Genetic mutation in the ABCD1 gene leads to X-ALD, affecting very long chain fatty acid (VLCFA) processing (and resultant VLCFA buildup), which can manifest as several phenotypes, including adrenal insufficiency, adrenomyeloneuropathy (AMN), or a devasting demyelinating cerebral form, CALD, which occurs in up to 40% of young males with ALD before the age of 18 years [1]. The onset of cerebral disease is defined by demyelinating lesions seen on magnetic resonance imaging (MRI) which are surrounded by a “garland ring” of gadolinium enhancement [2]. Following onset, CALD is usually progressive and results in death within a decade [3]. The only accepted medical treatment is hematopoietic cell transplantation (HCT), and upon successful engraftment of donor-derived cells, the gadolinium enhancement resolves, and the cerebral process may be arrested [3,4,5]. Ex vivo autologous gene therapy is also being explored with promising results in early clinical trials [6].

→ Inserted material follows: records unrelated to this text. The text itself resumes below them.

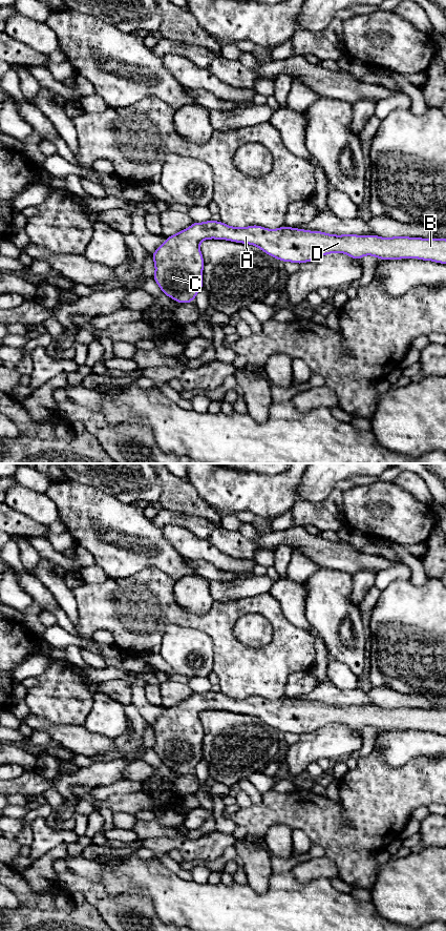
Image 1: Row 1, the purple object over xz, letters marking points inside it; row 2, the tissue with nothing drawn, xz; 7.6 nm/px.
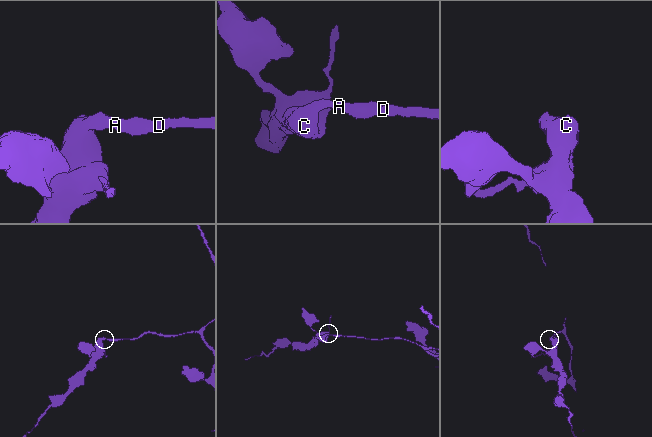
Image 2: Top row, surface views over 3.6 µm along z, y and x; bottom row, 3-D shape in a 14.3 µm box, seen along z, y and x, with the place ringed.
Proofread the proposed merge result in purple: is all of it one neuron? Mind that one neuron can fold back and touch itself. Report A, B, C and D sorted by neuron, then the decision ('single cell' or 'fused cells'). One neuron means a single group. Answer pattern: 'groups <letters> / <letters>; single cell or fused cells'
groups A B C D; single cell

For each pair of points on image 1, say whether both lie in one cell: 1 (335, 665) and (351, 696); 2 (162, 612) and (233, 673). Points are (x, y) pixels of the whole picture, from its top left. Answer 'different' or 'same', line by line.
1: different
2: same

Triggers or predictors of CALD remain elusive, though several groups have reported biomarkers that are correlative with the extent disease. For example, an imaging biomarker measured the extent of cerebral disease involvement that can be assessed on MRI by a scoring system developed by Loes et al., which enumerates the brain structures/areas affected [7]. The Loes MRI severity score stratification also allows establishment of risk groups based on this score and has been associated with outcomes after HCT [5]. Additionally, we have previously described that the measurement of the volume of gadolinium enhancement correlated to the timing of the ultimate resolution of the gadolinium signal after HCT and is also inversely related to neurologic progression after HCT [8].

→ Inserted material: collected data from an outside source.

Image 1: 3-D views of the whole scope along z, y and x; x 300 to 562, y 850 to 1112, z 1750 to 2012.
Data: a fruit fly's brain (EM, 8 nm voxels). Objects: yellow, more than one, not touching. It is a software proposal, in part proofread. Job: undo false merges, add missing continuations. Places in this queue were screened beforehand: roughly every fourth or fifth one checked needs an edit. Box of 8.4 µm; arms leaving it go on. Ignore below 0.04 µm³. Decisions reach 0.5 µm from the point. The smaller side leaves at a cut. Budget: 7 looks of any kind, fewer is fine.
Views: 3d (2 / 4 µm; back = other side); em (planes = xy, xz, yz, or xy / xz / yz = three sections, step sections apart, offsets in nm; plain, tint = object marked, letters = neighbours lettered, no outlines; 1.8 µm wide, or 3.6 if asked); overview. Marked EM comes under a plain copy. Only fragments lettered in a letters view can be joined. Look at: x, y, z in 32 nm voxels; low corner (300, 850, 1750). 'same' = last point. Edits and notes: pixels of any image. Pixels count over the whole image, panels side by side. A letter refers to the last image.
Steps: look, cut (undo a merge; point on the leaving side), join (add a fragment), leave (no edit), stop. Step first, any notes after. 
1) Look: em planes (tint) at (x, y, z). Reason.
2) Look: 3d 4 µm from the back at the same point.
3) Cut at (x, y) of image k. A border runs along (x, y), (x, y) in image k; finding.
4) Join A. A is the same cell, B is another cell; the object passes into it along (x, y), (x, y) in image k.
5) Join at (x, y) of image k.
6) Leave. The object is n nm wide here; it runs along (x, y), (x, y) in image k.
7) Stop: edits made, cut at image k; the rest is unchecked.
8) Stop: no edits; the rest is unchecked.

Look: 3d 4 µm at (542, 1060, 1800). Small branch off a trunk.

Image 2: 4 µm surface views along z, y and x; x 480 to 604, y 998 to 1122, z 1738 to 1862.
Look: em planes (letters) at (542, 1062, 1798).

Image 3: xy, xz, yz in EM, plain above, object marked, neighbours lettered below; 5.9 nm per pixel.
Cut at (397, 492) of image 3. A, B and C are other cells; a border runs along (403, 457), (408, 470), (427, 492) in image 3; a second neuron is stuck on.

In search of blood (plasma/serum)-based or cerebral spinal fluid (CSF)-based biomarkers, we previously have shown that CSF IL-8, MCP-1, and MIP-1b, MMP2, MMP9, MMP10, and TIMP1 were significantly elevated in young males with CALD [9,10]. Plasma SDF-1 levels have also been shown to correlate to MRI Loes score [10]. Finally, both CSF and plasma chitotriosidase have been associated with the presence of CALD and correlate to MRI Loes scores, as well neurologic progression after HCT [11].

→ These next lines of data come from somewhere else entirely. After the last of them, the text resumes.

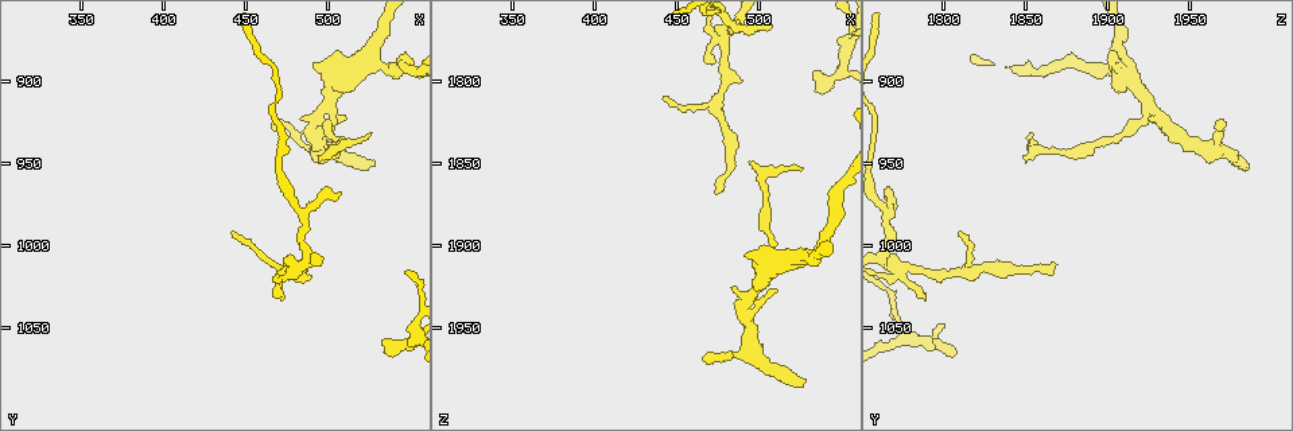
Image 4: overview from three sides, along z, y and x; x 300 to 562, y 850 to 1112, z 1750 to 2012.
Look: em xy step 4 (letters) at (442, 992, 1810).

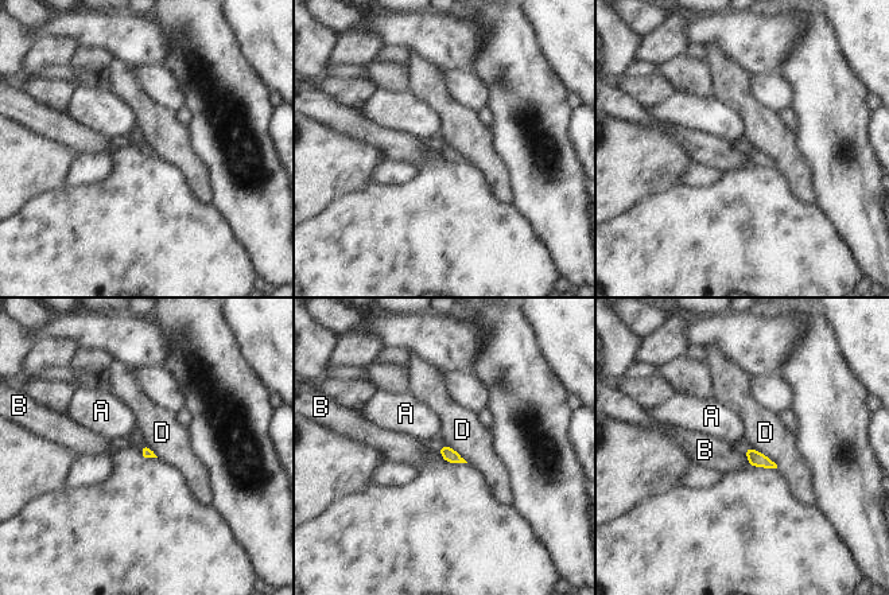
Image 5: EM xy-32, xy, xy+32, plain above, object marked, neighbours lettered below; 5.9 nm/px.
Look: em planes (letters) at the same point. Another direction.

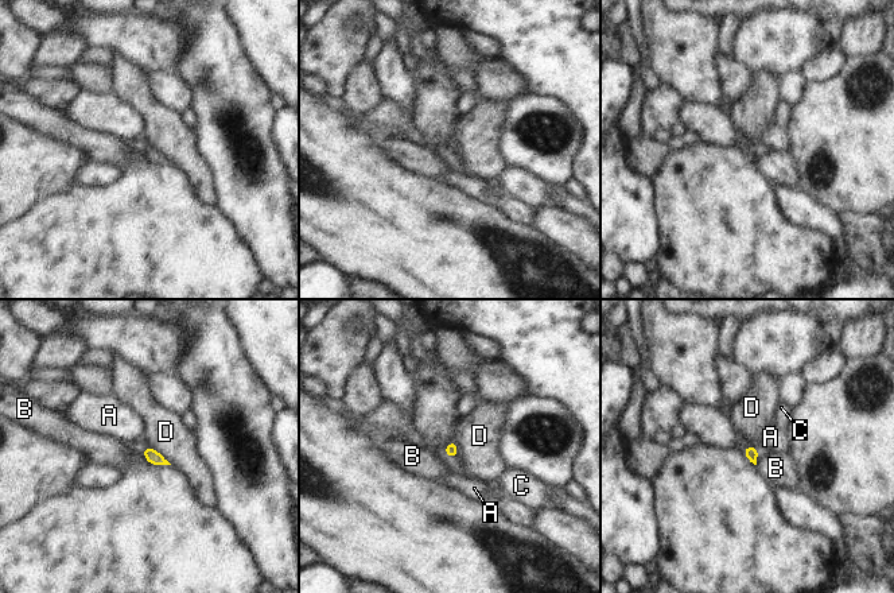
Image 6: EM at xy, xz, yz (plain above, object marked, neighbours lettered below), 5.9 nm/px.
Leave. A, B, C and D are other cells; a border runs along (147, 445), (159, 452), (171, 464) in image 6; none of them fits.

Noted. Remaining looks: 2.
Look: 3d 4 µm at (528, 928, 1854). Tapers out.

Recently, neurofilament light chain protein (NfL) has been explored as a potential blood biomarker for monitoring neurodegeneration in patients with a variety of neurologic diseases including CALD [12]. NfL is a structural element of neurons and released into the cerebral spinal fluid (CSF) and blood after neuronal damage [13]. In AMN, Weinhoffer et al. found elevated NfL levels correlating with a greater degree of myelopathy-related disability. NfL was a predictor to differentiate those who later convert to CALD versus those that did not convert [12]. While most of their data was in adults, they also studied 13 young males with cerebral ALD (CALD) including 5 young males post-HCT and found that elevated NfL levels were associated with CALD, which abated after HCT [12]. Here, we report our findings exploring plasma NfL in 26 pediatric patients with CALD with 12 patients having NfL measured 1 year after successful HCT.

2. Materials and Methods

CALD plasma and CSF were obtained at initial consultation visit and disease assessment in the University of Minnesota ALD Comprehensive Clinic. Pediatric control plasma was purchased from DxBiosamples (San Diego, CA, USA) and from Fidelis (Sofia, Bulgaria). Control adult CSF samples were obtained from BioIVT, (Westbury, New York, NY, USA). Adult control patients were considered “healthy” if they were in a state of general wellness, have no underlying or chronic conditions, and were not currently suffering from an infectious disease. NfL was measured in aliquots of the plasma and CSF samples using the Olink immune PCR assay (Uppsala, Sweden) with the Neurology Exploratory Panel (92 proteins), which includes NfL, and using the manufacturers recommended protocols [14,15]. Specifically, proximity extension assay (PEA) technology used for the Olink protocol has been well described and enables 92 analytes to be analyzed simultaneously, using 1 µL of each sample [14]. In brief, pairs of oligonucleotide-labeled antibody probes bind to their targeted protein, and if the two probes are brought in close proximity the oligonucleotides will hybridize in a pair-wise manner. The addition of a DNA polymerase leads to a proximity-dependent DNA polymerization event, generating a unique PCR target sequence. The resulting DNA sequence was subsequently detected and quantified using a microfluidic real-time PCR instrument (Biomark HD, Fluidigm, South San Francisco, CA, USA) and then was quality controlled and normalized using an internal extension control and an inter-plate control, to adjust for intra- and inter-run variation. The final assay read-out is presented in normalized protein expression (NPX) values, which is an arbitrary unit on a log2-scale where a high value corresponds to a higher protein expression. All assay validation data (detection limits, intra- and inter-assay precision data, etc.) are available on the manufacturer’s website (www.olink.com, accessed on 3 February 2022). The resultant assay normalized protein expression (NPX) values are given in log2. Anti-log2 transformation of the estimated difference and its 95% CI provide fold-change and its 95% CI. Data were analyzed using GraphPad Prism v7.03 (GraphPad, San Diego, CA, USA) and JMP v16.0 (University of Illinois, Urbana-Champaign, IL, USA).

3. Results

We measured CSF biomarker levels by proximity extension assay (Olink, Uppsala, Sweden) in a cohort of young males with CALD (n = 11, Table 1) evaluated in the ALD Clinic at the University of Minnesota. Patients over 18 years of age were excluded. Patients had a wide variety of cerebral involvement based on MRI Loes score (median = 8.3).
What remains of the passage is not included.